Chun Ho

History

Qing Empire
- Name: Tieh Pi (1856–1882); Chun Ho (1882–Unknown);
- Acquired: 1 September 1856

General characteristics (1856–1882, as Tieh Pi)
- Class & type: Gunboat
- Length: 39.62 m (130 ft 0 in)
- Beam: 4.87 m (16 ft 0 in)
- Draught: 1.82 m (6 ft 0 in)

General characteristics (After 1882, as Chun Ho)
- Class & type: Gunboat
- Displacement: 354 long tons (360 t)
- Length: 45.11 m (148 ft 0 in)
- Beam: 7.46 m (24 ft 6 in)
- Installed power: 1 x steam engine; 80 hp (60 kW);

= Chinese gunboat Chun Ho =

Qing Dynasty gunboat, purchased 1856

Chun Ho (鈞和) is an early gunboat of the Qing Dynasty.

==History==
Before her purchase, the ship was named Pu Lu (普魯). She was purchased on 1 September 1856, funded by shipping merchants in Shanghai as a response to an increase in privacy due to the Taiping Rebellion. She was transferred to Shanghai's Pirate Suppression Bureau, where she was named Tieh Pi (鐵皮 (Iron Skin)) and used as an armed patrol vessel. She was transferred to the Ever Victorious Army, and later transferred back to Governor Li Hongzhang's fleet, where she returned to patrol duties.

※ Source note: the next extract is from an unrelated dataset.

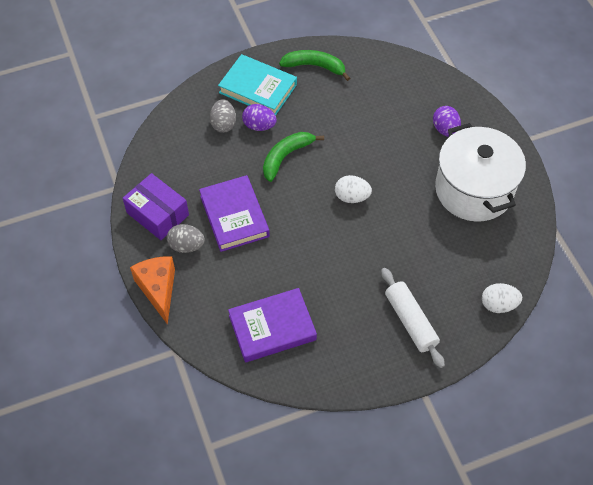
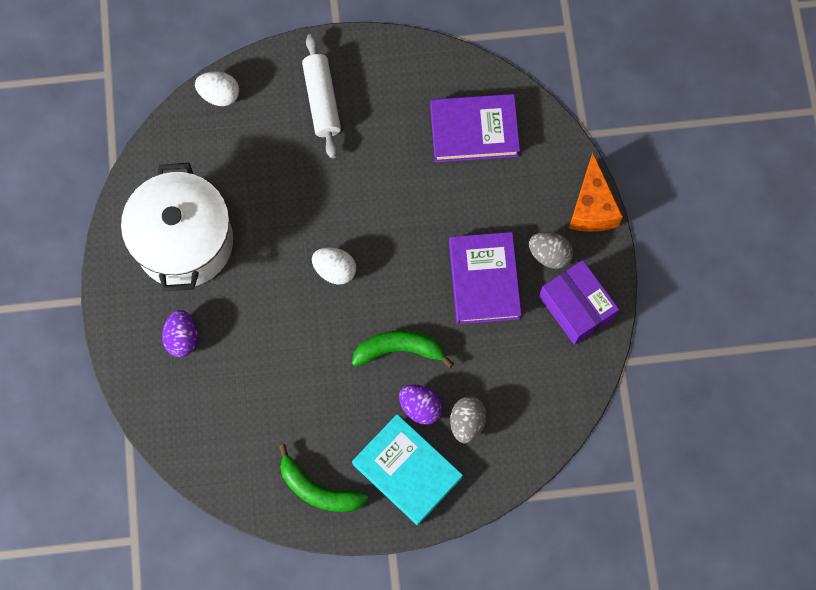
camera: 165 degrees left, 15 degrees up
green banana [263,132,324,182] -> green banana turned 150 degrees counterclockwise [352,330,454,368]

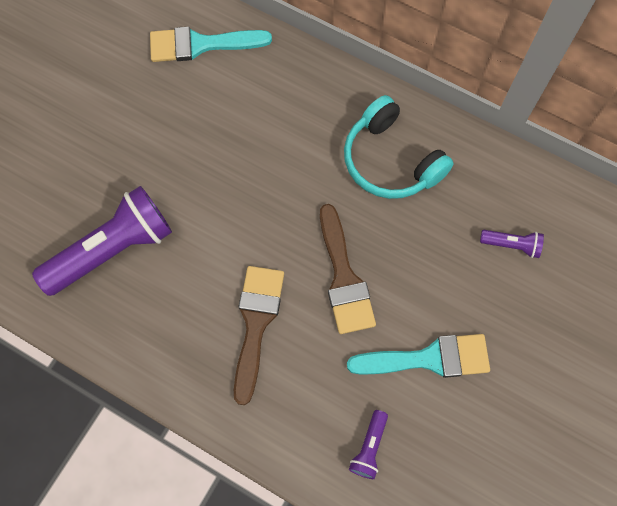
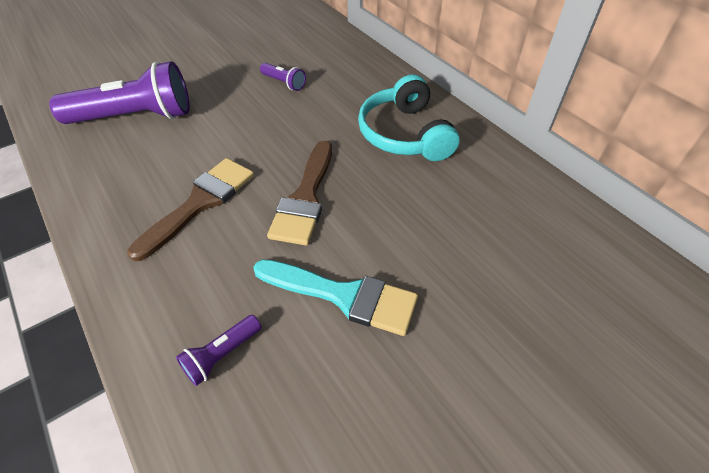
camera: 25 degrees right, 20 degrees down
turquoise brush [150,27,272,62] -> none
purple flashlight [480,230,544,258] -> purple flashlight moved to [260,63,306,91]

In 1882, the ship was refitted with a new hull by the Jiangnan Shipyard and renamed Chun Ho.

After the Xinhai Revolution of 1911, Chun Ho remained active. She was assigned into Zhili clique warlord Sun Chuanfang's 1st Fleet. In March 1927, she was captured by the National Revolutionary Army as part of their Northern Expedition.

In the 1930s, she was transferred to the Tienlei naval academy. Her further fate is unknown.